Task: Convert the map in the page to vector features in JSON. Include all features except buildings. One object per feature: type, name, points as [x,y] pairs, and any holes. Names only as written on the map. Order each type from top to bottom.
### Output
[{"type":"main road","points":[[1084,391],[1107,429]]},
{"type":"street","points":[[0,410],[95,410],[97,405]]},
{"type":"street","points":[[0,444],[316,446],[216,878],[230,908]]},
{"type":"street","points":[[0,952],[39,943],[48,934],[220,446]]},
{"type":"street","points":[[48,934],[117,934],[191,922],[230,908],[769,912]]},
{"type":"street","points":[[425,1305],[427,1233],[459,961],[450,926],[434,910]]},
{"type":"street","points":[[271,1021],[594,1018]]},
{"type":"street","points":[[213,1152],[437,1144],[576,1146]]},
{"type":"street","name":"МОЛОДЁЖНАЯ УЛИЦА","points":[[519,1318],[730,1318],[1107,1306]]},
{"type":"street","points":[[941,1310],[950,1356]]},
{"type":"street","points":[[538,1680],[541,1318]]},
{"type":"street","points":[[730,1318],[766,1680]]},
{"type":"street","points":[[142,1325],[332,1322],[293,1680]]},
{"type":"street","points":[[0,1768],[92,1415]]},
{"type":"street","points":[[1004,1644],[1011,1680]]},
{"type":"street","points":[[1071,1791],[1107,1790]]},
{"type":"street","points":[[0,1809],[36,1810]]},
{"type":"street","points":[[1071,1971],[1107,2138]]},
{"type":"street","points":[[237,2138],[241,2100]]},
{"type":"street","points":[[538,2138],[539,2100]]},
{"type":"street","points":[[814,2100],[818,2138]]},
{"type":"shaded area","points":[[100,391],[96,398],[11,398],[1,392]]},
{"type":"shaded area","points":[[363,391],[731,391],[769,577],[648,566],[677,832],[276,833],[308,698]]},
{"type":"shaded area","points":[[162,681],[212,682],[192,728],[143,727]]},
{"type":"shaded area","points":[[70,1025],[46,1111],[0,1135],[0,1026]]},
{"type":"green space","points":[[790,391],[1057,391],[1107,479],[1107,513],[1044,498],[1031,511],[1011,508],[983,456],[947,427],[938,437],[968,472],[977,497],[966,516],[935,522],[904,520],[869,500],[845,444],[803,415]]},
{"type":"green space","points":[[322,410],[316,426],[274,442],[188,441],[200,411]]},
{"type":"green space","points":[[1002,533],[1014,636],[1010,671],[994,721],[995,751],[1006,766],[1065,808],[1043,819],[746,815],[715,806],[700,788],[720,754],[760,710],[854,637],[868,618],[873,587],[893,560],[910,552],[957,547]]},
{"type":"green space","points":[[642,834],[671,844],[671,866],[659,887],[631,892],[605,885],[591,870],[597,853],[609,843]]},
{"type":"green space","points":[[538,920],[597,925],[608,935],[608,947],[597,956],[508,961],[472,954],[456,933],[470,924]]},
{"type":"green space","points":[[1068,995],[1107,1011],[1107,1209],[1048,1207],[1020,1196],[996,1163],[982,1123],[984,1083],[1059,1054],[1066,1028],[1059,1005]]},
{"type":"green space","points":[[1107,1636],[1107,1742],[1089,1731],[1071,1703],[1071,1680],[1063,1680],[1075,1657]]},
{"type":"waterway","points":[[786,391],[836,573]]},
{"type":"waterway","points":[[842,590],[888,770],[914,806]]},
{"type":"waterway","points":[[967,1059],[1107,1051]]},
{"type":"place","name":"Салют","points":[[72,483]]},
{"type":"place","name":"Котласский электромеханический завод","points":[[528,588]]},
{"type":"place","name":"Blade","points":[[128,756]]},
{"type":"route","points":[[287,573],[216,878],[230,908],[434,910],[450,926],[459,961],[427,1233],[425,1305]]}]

→ WORK INSTRUCTION
Print the entries once more, character for character.

→ ANSWER TO THIS EXERCISE
Task: Convert the map in the page to vector features in JSON. Include all features except buildings. One object per feature: type, name, points as [x,y] pairs, and any holes. Names only as written on the map. Order each type from top to bottom.
### Output
[{"type":"main road","points":[[1084,391],[1107,429]]},
{"type":"street","points":[[0,410],[95,410],[97,405]]},
{"type":"street","points":[[0,444],[316,446],[216,878],[230,908]]},
{"type":"street","points":[[0,952],[39,943],[48,934],[220,446]]},
{"type":"street","points":[[48,934],[117,934],[191,922],[230,908],[769,912]]},
{"type":"street","points":[[425,1305],[427,1233],[459,961],[450,926],[434,910]]},
{"type":"street","points":[[271,1021],[594,1018]]},
{"type":"street","points":[[213,1152],[437,1144],[576,1146]]},
{"type":"street","name":"МОЛОДЁЖНАЯ УЛИЦА","points":[[519,1318],[730,1318],[1107,1306]]},
{"type":"street","points":[[941,1310],[950,1356]]},
{"type":"street","points":[[538,1680],[541,1318]]},
{"type":"street","points":[[730,1318],[766,1680]]},
{"type":"street","points":[[142,1325],[332,1322],[293,1680]]},
{"type":"street","points":[[0,1768],[92,1415]]},
{"type":"street","points":[[1004,1644],[1011,1680]]},
{"type":"street","points":[[1071,1791],[1107,1790]]},
{"type":"street","points":[[0,1809],[36,1810]]},
{"type":"street","points":[[1071,1971],[1107,2138]]},
{"type":"street","points":[[237,2138],[241,2100]]},
{"type":"street","points":[[538,2138],[539,2100]]},
{"type":"street","points":[[814,2100],[818,2138]]},
{"type":"shaded area","points":[[100,391],[96,398],[11,398],[1,392]]},
{"type":"shaded area","points":[[363,391],[731,391],[769,577],[648,566],[677,832],[276,833],[308,698]]},
{"type":"shaded area","points":[[162,681],[212,682],[192,728],[143,727]]},
{"type":"shaded area","points":[[70,1025],[46,1111],[0,1135],[0,1026]]},
{"type":"green space","points":[[790,391],[1057,391],[1107,479],[1107,513],[1044,498],[1031,511],[1011,508],[983,456],[947,427],[938,437],[968,472],[977,497],[966,516],[935,522],[904,520],[869,500],[845,444],[803,415]]},
{"type":"green space","points":[[322,410],[316,426],[274,442],[188,441],[200,411]]},
{"type":"green space","points":[[1002,533],[1014,636],[1010,671],[994,721],[995,751],[1006,766],[1065,808],[1043,819],[746,815],[715,806],[700,788],[720,754],[760,710],[854,637],[868,618],[873,587],[893,560],[910,552],[957,547]]},
{"type":"green space","points":[[642,834],[671,844],[671,866],[659,887],[631,892],[605,885],[591,870],[597,853],[609,843]]},
{"type":"green space","points":[[538,920],[597,925],[608,935],[608,947],[597,956],[508,961],[472,954],[456,933],[470,924]]},
{"type":"green space","points":[[1068,995],[1107,1011],[1107,1209],[1048,1207],[1020,1196],[996,1163],[982,1123],[984,1083],[1059,1054],[1066,1028],[1059,1005]]},
{"type":"green space","points":[[1107,1636],[1107,1742],[1089,1731],[1071,1703],[1071,1680],[1063,1680],[1075,1657]]},
{"type":"waterway","points":[[786,391],[836,573]]},
{"type":"waterway","points":[[842,590],[888,770],[914,806]]},
{"type":"waterway","points":[[967,1059],[1107,1051]]},
{"type":"place","name":"Салют","points":[[72,483]]},
{"type":"place","name":"Котласский электромеханический завод","points":[[528,588]]},
{"type":"place","name":"Blade","points":[[128,756]]},
{"type":"route","points":[[287,573],[216,878],[230,908],[434,910],[450,926],[459,961],[427,1233],[425,1305]]}]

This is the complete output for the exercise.